- [Brief] Transcribe the entries that come next exactly, but not the pictures they contain.
· · ·
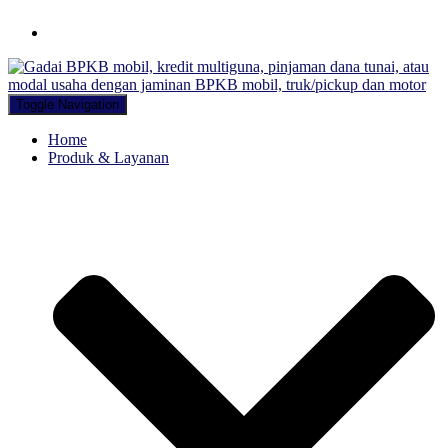
Hubungi WA Kami
Toggle Navigation
Home
Produk & Layanan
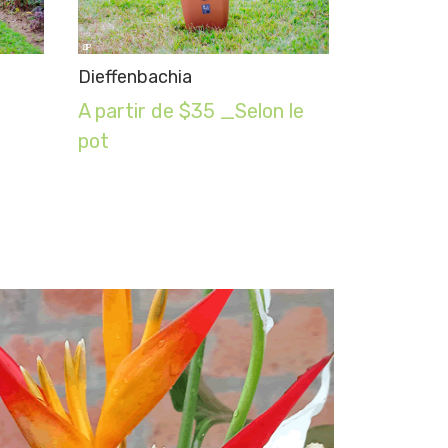
Dieffenbachia
A partir de $35 _Selon le
pot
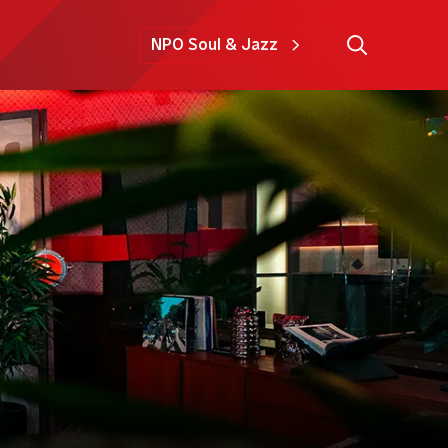
NPO Soul & Jazz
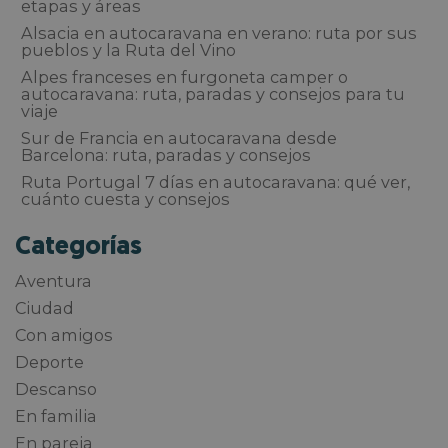
etapas y áreas
Alsacia en autocaravana en verano: ruta por sus
pueblos y la Ruta del Vino
Alpes franceses en furgoneta camper o
autocaravana: ruta, paradas y consejos para tu
viaje
Sur de Francia en autocaravana desde
Barcelona: ruta, paradas y consejos
Ruta Portugal 7 días en autocaravana: qué ver,
cuánto cuesta y consejos
Categorías
Aventura
Ciudad
Con amigos
Deporte
Descanso
En familia
En pareja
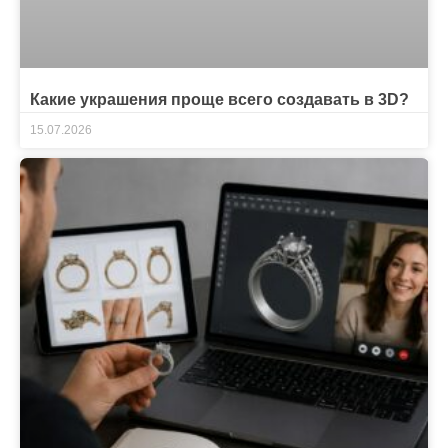
Какие украшения проще всего создавать в 3D?
15.07.2026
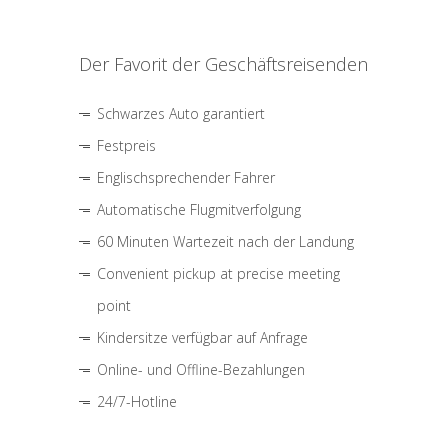
Der Favorit der Geschäftsreisenden
Schwarzes Auto garantiert
Festpreis
Englischsprechender Fahrer
Automatische Flugmitverfolgung
60 Minuten Wartezeit nach der Landung
Convenient pickup at precise meeting
point
Kindersitze verfügbar auf Anfrage
Online- und Offline-Bezahlungen
24/7-Hotline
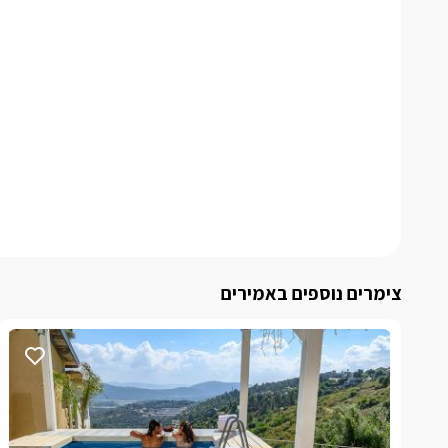
צימרים נוספים באמירים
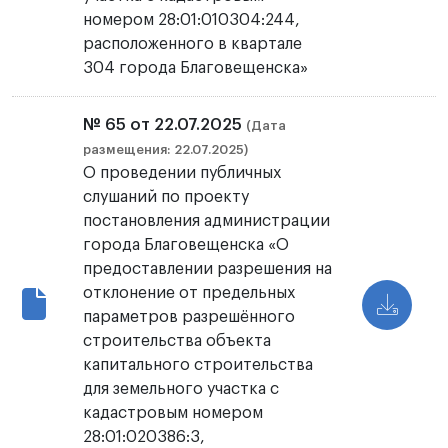
номером 28:01:010304:244,
расположенного в квартале
304 города Благовещенска»
№ 65 от 22.07.2025
(Дата
размещения: 22.07.2025)
О проведении публичных
слушаний по проекту
постановления администрации
города Благовещенска «О
предоставлении разрешения на
отклонение от предельных
параметров разрешённого
строительства объекта
капитального строительства
для земельного участка с
кадастровым номером
28:01:020386:3,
· · ·
- [Reply to the exercise]
Hubungi WA Kami
Toggle Navigation
Home
Produk & Layanan
Dieffenbachia
A partir de $35 _Selon le
pot
NPO Soul & Jazz
etapas y áreas
Alsacia en autocaravana en verano: ruta por sus
pueblos y la Ruta del Vino
Alpes franceses en furgoneta camper o
autocaravana: ruta, paradas y consejos para tu
viaje
Sur de Francia en autocaravana desde
Barcelona: ruta, paradas y consejos
Ruta Portugal 7 días en autocaravana: qué ver,
cuánto cuesta y consejos
Categorías
Aventura
Ciudad
Con amigos
Deporte
Descanso
En familia
En pareja
Какие украшения проще всего создавать в 3D?
15.07.2026
Der Favorit der Geschäftsreisenden
Schwarzes Auto garantiert
Festpreis
Englischsprechender Fahrer
Automatische Flugmitverfolgung
60 Minuten Wartezeit nach der Landung
Convenient pickup at precise meeting
point
Kindersitze verfügbar auf Anfrage
Online- und Offline-Bezahlungen
24/7-Hotline
צימרים נוספים באמירים
номером 28:01:010304:244,
расположенного в квартале
304 города Благовещенска»
№ 65 от 22.07.2025
(Дата
размещения: 22.07.2025)
О проведении публичных
слушаний по проекту
постановления администрации
города Благовещенска «О
предоставлении разрешения на
отклонение от предельных
параметров разрешённого
строительства объекта
капитального строительства
для земельного участка с
кадастровым номером
28:01:020386:3,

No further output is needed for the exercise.